• RECORD SET:
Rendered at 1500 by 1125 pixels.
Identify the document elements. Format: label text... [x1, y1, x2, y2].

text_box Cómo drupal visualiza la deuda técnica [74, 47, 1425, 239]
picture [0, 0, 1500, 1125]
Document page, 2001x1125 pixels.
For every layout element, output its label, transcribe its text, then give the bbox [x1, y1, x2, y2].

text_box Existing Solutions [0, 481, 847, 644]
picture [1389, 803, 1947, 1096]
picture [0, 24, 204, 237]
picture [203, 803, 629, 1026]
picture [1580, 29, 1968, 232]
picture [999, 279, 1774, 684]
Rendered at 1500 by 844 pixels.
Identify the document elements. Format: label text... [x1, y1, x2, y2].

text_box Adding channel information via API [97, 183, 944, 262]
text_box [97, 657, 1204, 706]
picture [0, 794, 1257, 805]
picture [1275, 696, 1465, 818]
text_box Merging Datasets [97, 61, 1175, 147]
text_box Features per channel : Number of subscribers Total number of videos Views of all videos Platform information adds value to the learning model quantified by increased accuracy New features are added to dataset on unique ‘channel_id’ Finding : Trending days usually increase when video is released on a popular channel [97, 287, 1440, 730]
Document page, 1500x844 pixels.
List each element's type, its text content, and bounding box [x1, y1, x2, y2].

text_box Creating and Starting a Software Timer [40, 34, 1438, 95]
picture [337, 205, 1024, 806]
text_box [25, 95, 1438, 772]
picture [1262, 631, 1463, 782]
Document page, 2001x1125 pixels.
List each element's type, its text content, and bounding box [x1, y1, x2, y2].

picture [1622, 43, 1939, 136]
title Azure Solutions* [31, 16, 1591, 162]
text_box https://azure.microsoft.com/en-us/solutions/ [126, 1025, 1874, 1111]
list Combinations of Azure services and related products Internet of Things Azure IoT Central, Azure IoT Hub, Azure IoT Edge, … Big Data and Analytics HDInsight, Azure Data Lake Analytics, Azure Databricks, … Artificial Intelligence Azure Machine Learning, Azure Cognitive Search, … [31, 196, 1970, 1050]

• WORK INSTRUCTIONS:
Each entry is to be retyped precisely as it stands.

• THE COMPLETED TASK:
Rendered at 1500 by 1125 pixels.
Identify the document elements. Format: label text... [x1, y1, x2, y2].

text_box Cómo drupal visualiza la deuda técnica [74, 47, 1425, 239]
picture [0, 0, 1500, 1125]
Document page, 2001x1125 pixels.
For every layout element, output its label, transcribe its text, then give the bbox [x1, y1, x2, y2].

text_box Existing Solutions [0, 481, 847, 644]
picture [1389, 803, 1947, 1096]
picture [0, 24, 204, 237]
picture [203, 803, 629, 1026]
picture [1580, 29, 1968, 232]
picture [999, 279, 1774, 684]
Rendered at 1500 by 844 pixels.
Identify the document elements. Format: label text... [x1, y1, x2, y2].

text_box Adding channel information via API [97, 183, 944, 262]
text_box [97, 657, 1204, 706]
picture [0, 794, 1257, 805]
picture [1275, 696, 1465, 818]
text_box Merging Datasets [97, 61, 1175, 147]
text_box Features per channel : Number of subscribers Total number of videos Views of all videos Platform information adds value to the learning model quantified by increased accuracy New features are added to dataset on unique ‘channel_id’ Finding : Trending days usually increase when video is released on a popular channel [97, 287, 1440, 730]
Document page, 1500x844 pixels.
List each element's type, its text content, and bounding box [x1, y1, x2, y2].

text_box Creating and Starting a Software Timer [40, 34, 1438, 95]
picture [337, 205, 1024, 806]
text_box [25, 95, 1438, 772]
picture [1262, 631, 1463, 782]
Document page, 2001x1125 pixels.
List each element's type, its text content, and bounding box [x1, y1, x2, y2].

picture [1622, 43, 1939, 136]
title Azure Solutions* [31, 16, 1591, 162]
text_box https://azure.microsoft.com/en-us/solutions/ [126, 1025, 1874, 1111]
list Combinations of Azure services and related products Internet of Things Azure IoT Central, Azure IoT Hub, Azure IoT Edge, … Big Data and Analytics HDInsight, Azure Data Lake Analytics, Azure Databricks, … Artificial Intelligence Azure Machine Learning, Azure Cognitive Search, … [31, 196, 1970, 1050]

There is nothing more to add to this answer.